Она знала, что у него к ней были какие-то чувства; он сам себя выдал. Его нежность прошлой ночью заставила ее чувствовать себя защищенной; но она знала, насколько он может быть упрям. Она нисколько не была уверена, предпочтет ли он остаться или решит, что их связь зашла слишком далеко, но она точно знала, что, если он уйдет, это опустошит ее. Она почти пожалела о своем ультиматуме, но она отказывалась видеть его каждый день и чувствовать себя отвергнутой и использованной, а затем выброшенной по причине его разбитой гордости.
Если он предпочтет остаться, для нее этого будет достаточно.
К воскресному вечеру Драко был готов сойти с ума.
Грейнджер ушла субботним утром, спустя не более часа после того, как высказала ему свое мнение об их дальнейшем общении, и до сих пор не вернулась. Он понятия не имел, где она провела ночь; в какой-то момент он поймал себя на мысли, что переживает, не случилось ли с ней чего. Но логика все расставила по местам: он понял, что в таком случае МакГонагалл уже нанесла бы ему визит; хотя даже несмотря на это его озабоченность ее состоянием полностью отрезвила его.
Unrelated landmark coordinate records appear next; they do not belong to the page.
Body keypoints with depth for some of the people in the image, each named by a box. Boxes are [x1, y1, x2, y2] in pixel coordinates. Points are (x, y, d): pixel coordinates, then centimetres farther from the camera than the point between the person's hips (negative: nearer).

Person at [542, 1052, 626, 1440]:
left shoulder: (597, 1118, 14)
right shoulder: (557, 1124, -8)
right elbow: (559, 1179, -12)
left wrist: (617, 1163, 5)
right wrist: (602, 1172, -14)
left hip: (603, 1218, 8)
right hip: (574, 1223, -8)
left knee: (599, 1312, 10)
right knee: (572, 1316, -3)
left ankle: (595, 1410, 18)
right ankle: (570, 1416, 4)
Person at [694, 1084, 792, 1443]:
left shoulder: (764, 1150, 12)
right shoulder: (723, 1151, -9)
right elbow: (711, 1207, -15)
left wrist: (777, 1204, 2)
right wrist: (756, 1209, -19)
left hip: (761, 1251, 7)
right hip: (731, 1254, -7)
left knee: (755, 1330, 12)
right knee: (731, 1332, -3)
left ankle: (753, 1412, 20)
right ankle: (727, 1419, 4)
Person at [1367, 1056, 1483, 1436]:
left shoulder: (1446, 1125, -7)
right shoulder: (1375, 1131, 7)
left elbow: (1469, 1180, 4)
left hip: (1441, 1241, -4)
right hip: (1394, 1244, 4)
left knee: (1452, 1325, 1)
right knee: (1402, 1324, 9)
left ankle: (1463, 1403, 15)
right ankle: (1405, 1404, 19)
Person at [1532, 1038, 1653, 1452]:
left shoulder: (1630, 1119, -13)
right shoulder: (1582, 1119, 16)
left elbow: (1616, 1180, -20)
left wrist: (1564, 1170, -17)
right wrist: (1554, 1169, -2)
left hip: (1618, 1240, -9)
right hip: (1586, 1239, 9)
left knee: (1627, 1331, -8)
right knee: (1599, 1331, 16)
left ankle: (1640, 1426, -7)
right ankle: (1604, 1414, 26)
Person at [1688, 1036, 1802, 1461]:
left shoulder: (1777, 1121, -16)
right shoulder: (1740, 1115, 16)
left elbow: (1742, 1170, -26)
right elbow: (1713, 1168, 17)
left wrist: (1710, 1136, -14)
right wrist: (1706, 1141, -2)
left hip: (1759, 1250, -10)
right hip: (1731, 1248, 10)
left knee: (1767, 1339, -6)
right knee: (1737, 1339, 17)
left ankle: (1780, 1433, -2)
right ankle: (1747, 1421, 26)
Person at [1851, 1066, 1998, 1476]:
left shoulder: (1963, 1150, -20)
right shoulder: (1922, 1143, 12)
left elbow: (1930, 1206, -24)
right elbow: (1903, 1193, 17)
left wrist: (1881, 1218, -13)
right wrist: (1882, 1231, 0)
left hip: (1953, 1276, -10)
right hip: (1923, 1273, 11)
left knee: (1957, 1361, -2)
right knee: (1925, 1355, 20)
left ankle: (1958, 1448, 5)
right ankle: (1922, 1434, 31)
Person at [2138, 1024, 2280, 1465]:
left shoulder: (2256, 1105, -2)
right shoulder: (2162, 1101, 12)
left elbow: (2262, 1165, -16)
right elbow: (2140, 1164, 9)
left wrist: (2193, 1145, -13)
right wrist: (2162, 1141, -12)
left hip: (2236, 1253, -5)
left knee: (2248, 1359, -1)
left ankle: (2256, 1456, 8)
Было бы разумно принять предложение Грейнджер сменить эту тюрьму на новую и уйти в завязку от одержимости ею, но в реальности он даже не рассматривал такой вариант. Каким-то способом ей удалось перестать быть наиболее раздражающим аспектом этого ада, и стать той причиной, по которой ему все еще удавалось сохранять здравый рассудок. Он знал, что без нее он разобьется словно морская волна об утес. Он желал снова к ней прикоснуться; он жаждал этого, хотя по-прежнему понятия не имел почему.
Просто это… имело смысл.
В итоге он пришел к заключению, что это являлось побочным результатом его изоляции, и, если Грейнджер необходима ему, чтобы не потерять рассудок, так тому и быть. Как только он обретет свободу, все вернется на круги своя, и никто и никогда не узнает о его постыдном поведении.
Все, что происходит в этой комнате, остается между нами.
Он услышал, как открылась и закрылась входная дверь, прислушался к красноречивым шагам своей ведьмы, когда та зашла в спальню; он мог распознать ее замешательство. Затем она вышла из комнаты и направилась в ванную; включила душ. Знакомый шелест спадающей одежды возродил воспоминания о пятничной ночи, и перед глазами встали образы синего платья и оливковой кожи.